Trotsky reste la figure dominante de l’histoire du socialisme révolutionnaire au XXe siècle. Le discours du 20 octobre 1922 illustre la pertinence exceptionnelle de sa pensée politique. Ce discours, prononcé il y a un siècle, a à peine vieilli. Il n’est même pas nécessaire de consulter un glossaire. Trotsky traite de questions économiques, politiques et sociales qui sont compréhensibles en termes tout à fait modernes. Le rôle essentiel de la direction révolutionnaire, la dynamique de la crise capitaliste mondiale, la signification politique du fascisme et la relation entre les facteurs objectifs et subjectifs dans la transition révolutionnaire du capitalisme au socialisme sont tous traités dans le rapport de Trotsky.
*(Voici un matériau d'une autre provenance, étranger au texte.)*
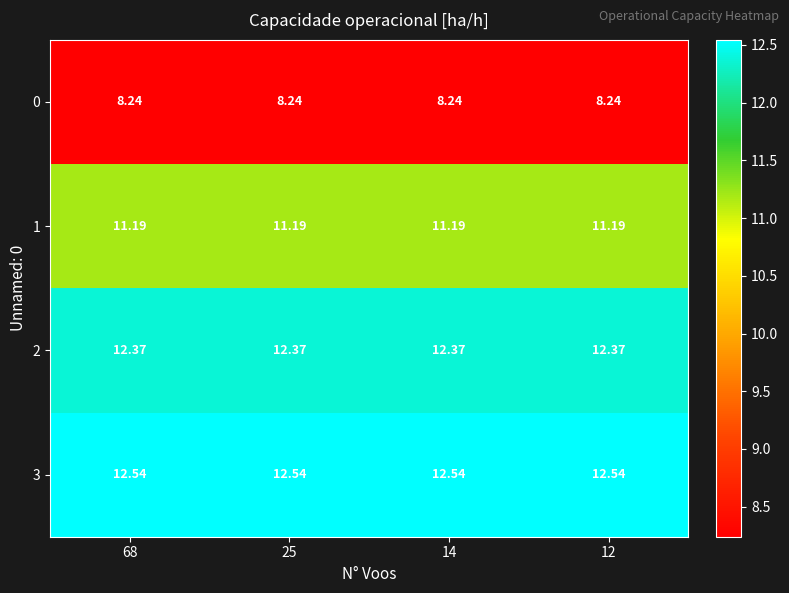

Is the value of 2 at 68 greater than the value of 3 at 25?

No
Et, dans ce qui pourrait apparaître comme une coïncidence remarquable, Trotsky attire même l’attention sur les implications de la chute soudaine du premier ministre britannique David Lloyd George le 19 octobre 1922, un siècle exactement avant l’effondrement précipité et funeste de la première ministre Liz Truss. Bien sûr, les six années de pouvoir de Lloyd George ne peuvent être comparées à la farce de six semaines de Liz Truss. Mais il n’est pas difficile d’imaginer que Trotsky aurait interprété la farce de Truss comme un symptôme de l’effondrement imminent du régime bourgeois en Grande-Bretagne et du développement d’une crise révolutionnaire. Trotsky aurait vu dans cette crise une immense opportunité pour les marxistes d’étendre leur autorité au sein de la classe ouvrière et de surmonter l’influence du Parti travailliste et des organisations syndicales réactionnaires.

L’étude attentive des écrits de Trotsky est essentielle pour l’élaboration de la stratégie et de la tactique de la révolution socialiste à l’époque de l’agonie de l’impérialisme. Le trotskisme est le marxisme du 21e siècle.